23 de noviembre de 2003
Marsé, por supuesto, estaba a lo suyo. Impasible, con su cara de tipo duro, que a mí me gusta asociar con la de un viejo boxeador marcado por la vida, respondía a las preguntas de los conferenciantes y del público con la cachaza tranquila de quien lo tiene todo muy claro. Oyéndolo hablar de su personalísimo territorio novelesco, de cómo sus voces narrativas, hijos, sobrinos o nietos de héroes cansados cuentan el ocaso de hombres curtidos en cien batallas que terminan llorando como niños por las tabernas, no pude menos que recordar unas palabras de Rafael Chirbes aplicando a Marsé lo que el poeta Cernuda dijo en cierta ocasión del novelista Galdós: es tan grande que sabe colocarse a la altura de sus personajes, incluso de los más abyectos, poniéndose con ellos tan a ras del suelo que los tontos y los pedantes lo toman por pequeño.
Y nada más cierto, oigan. Que de tontos y pedantes Marsé sabe un rato largo. A estas alturas nadie discute ya su talla literaria, ni el peso decisivo que su obra tiene en la literatura española contemporánea –mis favoritas son Últimas tardes con Teresa, Si te dicen que caí, Un día volveré, La oscura historia de la prima Montse y el cuento Teniente Bravo–. Pero no siempre fue así. En las hemerotecas hay pruebas clamorosas del ninguneo al que lo sometieron, en su día, los mandarines de la alta literatura y las bellas letras. Pero, claro. En otro tiempo comunista –del Pecé francés de Francia, ojo, un sitio serio– incómodo para los pijos de la alta burguesía catalana y las chochitos locos que jugaban a ser izquierda de barra de bar, Marsé tuvo y tiene, encima, el descaro de escribir en español y de seguir ejerciendo de mosca cojonera para el nacionalismo pujolista, sus epígonos y derivados; que, en la obsesión por tener a toda costa un Nobel que escriba en catalán, llevan años promocionando a un paniaguado mediocre llamado Baltasar Porcel. Que no tiene nada que decir, y a quien, además, nadie hace ni puñetero caso.
Lo cierto es que Marsé dejó atrás hace tiempo la línea de sombra a partir de la cual la envidia y la mala fe ajenas dejan de hacer daño a un novelista, sometido ya al juicio inapelable de sus lectores.

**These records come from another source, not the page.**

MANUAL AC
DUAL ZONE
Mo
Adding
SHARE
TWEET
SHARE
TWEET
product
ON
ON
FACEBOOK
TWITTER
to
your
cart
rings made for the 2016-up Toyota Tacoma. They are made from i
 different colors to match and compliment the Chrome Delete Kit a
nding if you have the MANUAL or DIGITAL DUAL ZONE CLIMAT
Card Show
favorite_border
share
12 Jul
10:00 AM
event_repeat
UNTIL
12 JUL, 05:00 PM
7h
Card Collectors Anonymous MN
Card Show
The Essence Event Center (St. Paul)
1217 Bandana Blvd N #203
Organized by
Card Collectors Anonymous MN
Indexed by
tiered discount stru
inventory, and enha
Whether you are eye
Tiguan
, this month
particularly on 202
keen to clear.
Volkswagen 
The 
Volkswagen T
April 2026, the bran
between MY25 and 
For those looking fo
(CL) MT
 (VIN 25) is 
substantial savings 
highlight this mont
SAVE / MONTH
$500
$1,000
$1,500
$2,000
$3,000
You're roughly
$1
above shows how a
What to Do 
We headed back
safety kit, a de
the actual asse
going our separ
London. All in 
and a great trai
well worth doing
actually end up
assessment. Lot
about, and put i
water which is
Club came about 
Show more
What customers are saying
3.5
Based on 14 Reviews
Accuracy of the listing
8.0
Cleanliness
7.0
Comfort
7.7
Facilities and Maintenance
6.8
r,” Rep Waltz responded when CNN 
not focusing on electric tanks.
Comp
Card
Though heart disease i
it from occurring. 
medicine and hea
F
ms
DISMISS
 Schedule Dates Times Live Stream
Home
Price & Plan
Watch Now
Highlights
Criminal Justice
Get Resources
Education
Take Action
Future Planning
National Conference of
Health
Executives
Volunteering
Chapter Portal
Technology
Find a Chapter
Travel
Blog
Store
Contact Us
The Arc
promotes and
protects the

Por eso llama tanto la atención que los presuntos responsables culturales de la ciudad donde vive –una ciudad que siempre hizo de la cultura su emblema– miren hacia otro lado en momentos como éste. Y claro. Te preguntas si saben lo que tienen. O si lo merecen. Me refiero al lujo de decir a los jóvenes estudiantes: mirad, en esta calle, en esa casa, vive Juan Marsé. Un escritor grande con quien todavía se puede hablar, porque está vivo. Pero no. Esperan, como siempre, a que palme. Entonces se volcarán en incienso al novelista ausente e imprescindible. Gran pérdida, etcétera. Lo que ignoran esos oportunistas es que Marsé y yo hemos discutido ya el asunto, entre uno y otro vaso de vino. Si le sobrevivo –aunque nunca se sabe– he prometido escribir un largo y detallado artículo, aquí o en donde toque. Se titulará: «A buenas horas, hijos de la gran puta».